The new MLA Committee on K–16 Alliances offers an avenue for increased cross-level traffic, and a quick overview of educational “reform” will make its importance clear. A Nation at Risk, published in 1983 by the National Commission on Excellence in Education, called K–12 education inadequate, and this claim led to the standards movement of the 1990s. As standards emerged for school subjects, states began requiring tests to determine whether the standards were being met. These tests took on added impact in 2002, when No Child Left Behind (NCLB) was signed into law. NCLB requires states to assess student progress in reading and math in grades 3 through 8 and once during high school.

The most powerful force shaping public high schools came with the 2010 Common Core State Standards (CCSS). Unlike NCLB, CCSS is not a federal law; it was created by David Coleman’s Achieve Inc. Coleman and his staff, with support from the National Governors’ Association and the Conference of State School Officers and funding from the Gates Foundation, developed a set of grade-specific standards for English and mathematics. In September 2009, I chaired a committee composed of MLA and National Council of Teachers of English (NCTE) members to, we thought, offer advice on the CCSS. Our committee, convened by the American Council on Education, met with Coleman and one of his associates, and it quickly became clear that they wanted our committee to give a discipline-based stamp of approval to the CCSS. We pointed to a number of concerns: that literature would be increasingly displaced by informational texts, which would constitute seventy percent of students’ reading by senior year; that reading was conceptualized largely as a process of extracting an explicit meaning; and that rhetorical dimensions of writing received very little attention. Despite several additional conversations that extended through spring 2010, our concerns were not addressed, and neither the MLA nor the NCTE approved the CCSS.

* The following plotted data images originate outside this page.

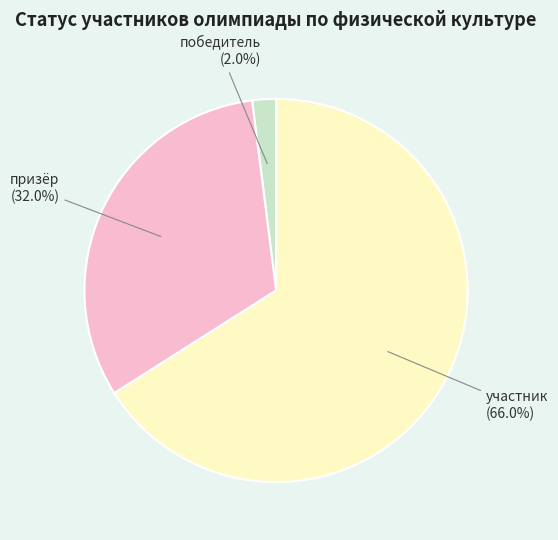

To the nearest percent, what portion does победитель represent?

2%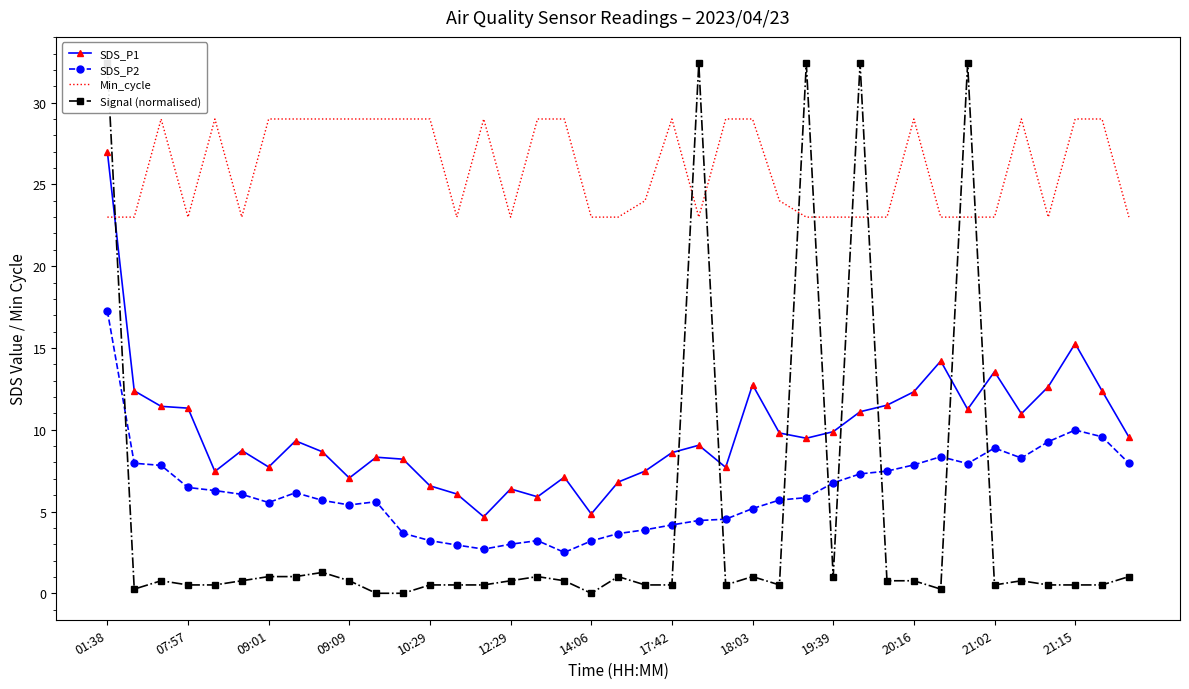

How many values in the Min_cycle series exceed 24?

19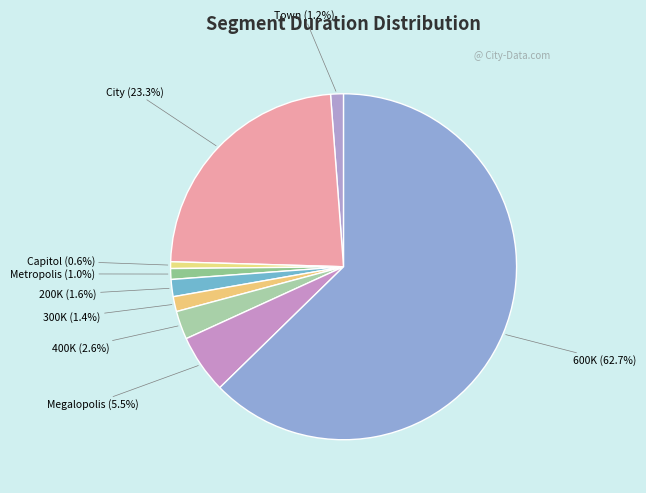

To the nearest percent, what portion does 200K represent?

2%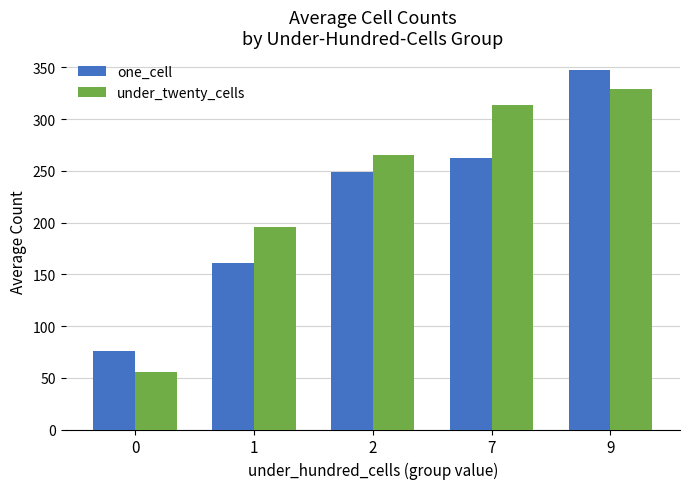

The under_twenty_cells series shows 55.2 at 0. True or false?

True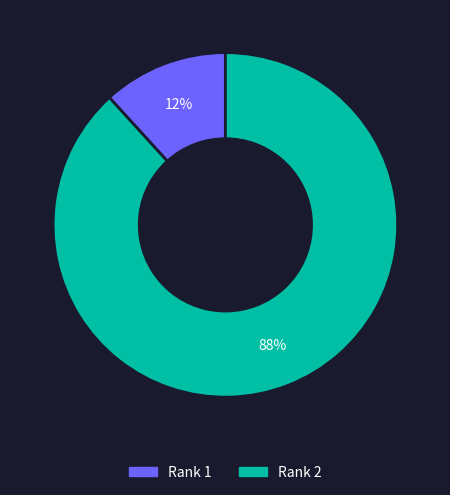

Is there a majority slice in this chart?

Yes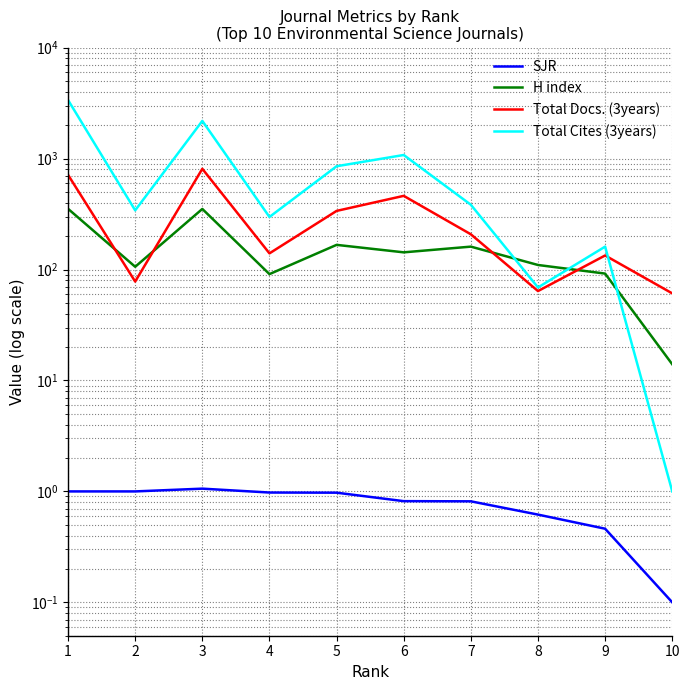

Does the chart have visible grid lines?

Yes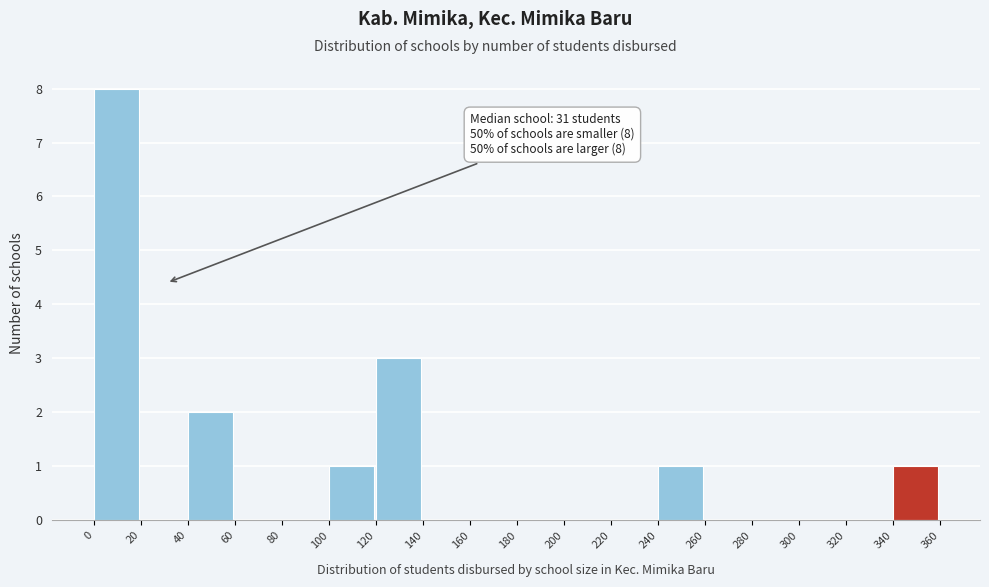

Which range on the x-axis has the tallest bar?

0 to 20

The federal grant program Race to the Top required states to commit to CCSS in early 2010, before the standards were released, in order to apply for federal funds. States also had to link teacher evaluations to student scores on standardized tests. Although the Common Core standards were subsequently dropped by many states, they were replaced by very similar standards and assessments, and these assessments carry significant weight in teacher evaluations—forty percent for teachers in my state beginning in the 2018–19 school year.

The cumulative effect of mandated standards and assessments reduces many students’ understanding of reading to searching for the “right” answer, giving little or no attention to aesthetic considerations, while writing becomes the production of responses to rhetorical prompts within thirty minutes and with few opportunities for revision. Teachers, whose jobs depend on students’ test scores, report that they’ve had to cut back on literature (one Shakespeare play instead of two, excerpts rather than full texts) and offer a reductive approach to writing (impromptu rather than extended composing and little attention to the social dimensions of writing).

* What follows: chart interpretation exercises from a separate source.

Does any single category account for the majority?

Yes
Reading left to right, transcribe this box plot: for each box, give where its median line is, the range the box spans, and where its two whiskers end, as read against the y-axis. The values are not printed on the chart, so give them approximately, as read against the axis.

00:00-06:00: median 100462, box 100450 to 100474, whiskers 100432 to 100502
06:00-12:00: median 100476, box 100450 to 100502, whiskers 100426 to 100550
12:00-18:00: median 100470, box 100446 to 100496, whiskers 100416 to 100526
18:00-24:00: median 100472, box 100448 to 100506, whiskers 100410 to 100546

As we consider enrollment challenges and declining public support for the humanities, we might think about what students bring with them from high school, how we can work with their teachers on projects of mutual interest, and ways schools can enlarge the public’s understanding of the humanities. The Common Core State Standards’ and various assessments’ lamentable lack of attention to languages other than English might be redressed by building bridges with high school language departments. On my campus, for example, the annual German Day helps create future students for the Department of Germanic Languages and Literatures and displays the value of studying other languages and cultures.

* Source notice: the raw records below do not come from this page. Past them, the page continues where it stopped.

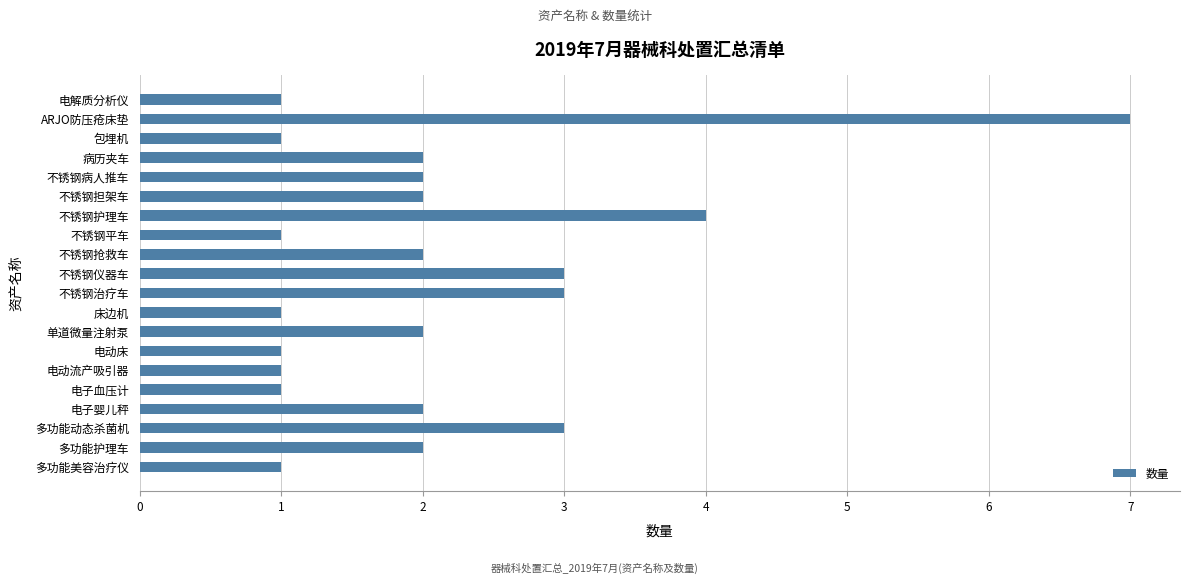

The chart shows a value of 2 at 不锈钢抢救车. True or false?

True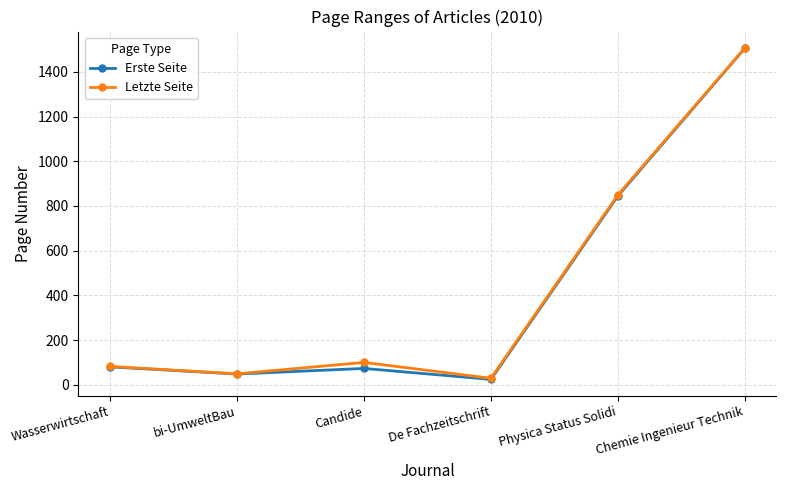

What is the total value across all series at Physica Status Solidi?

1693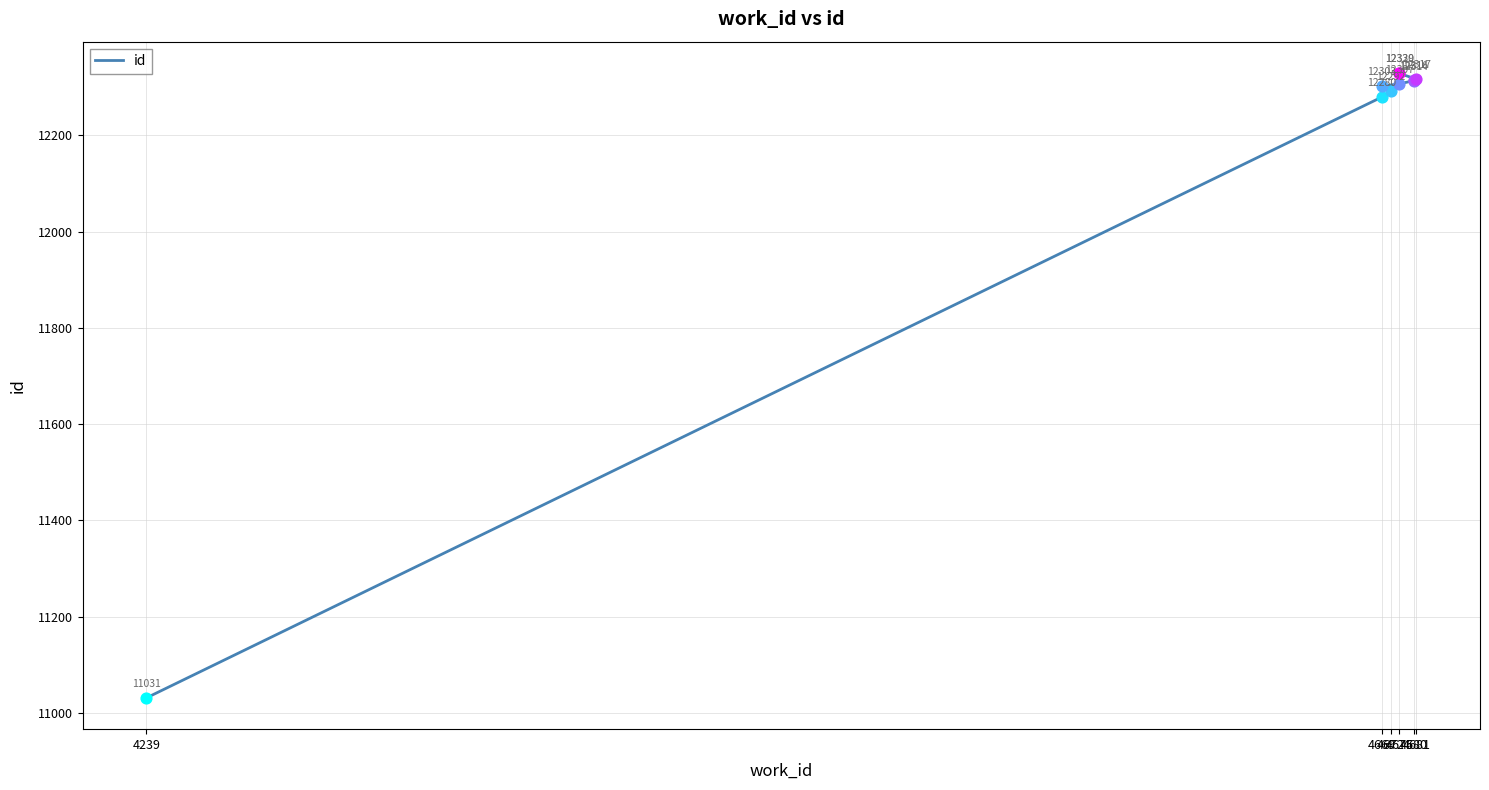

Between 4239 and 4680, which is larger?

4680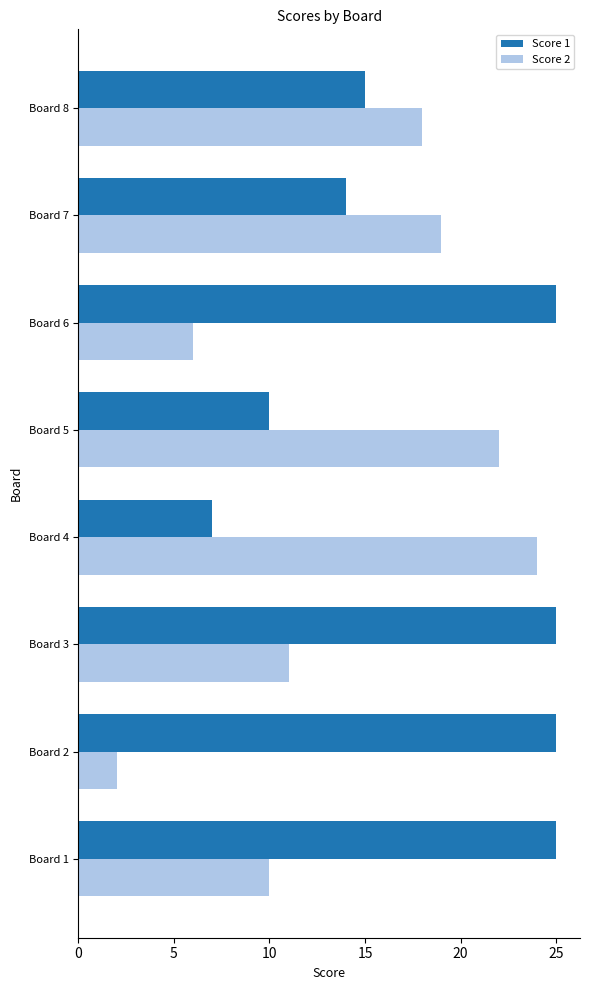

List the labels in order of Score 2 value, largest first.

Board 4, Board 5, Board 7, Board 8, Board 3, Board 1, Board 6, Board 2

The MLA Committee on K–16 Alliances offers another way to reach across levels and generate wider support for the humanities. (Thanks to the leadership of Margaret Ferguson, a past MLA president, a working group on K–16 alliances was created in 2015, and in 2017 the Executive Council voted to transform this group into a committee.) Charged with building support for teaching modern languages, writing, and literature at all levels, this committee welcomes members’ suggestions for advocacy initiatives, models to emulate, and advice on public-facing publications and programs. Alliances fostered by this committee will, in the words of the late Michael Holquist, another leader in the working group, improve our own futures as teachers.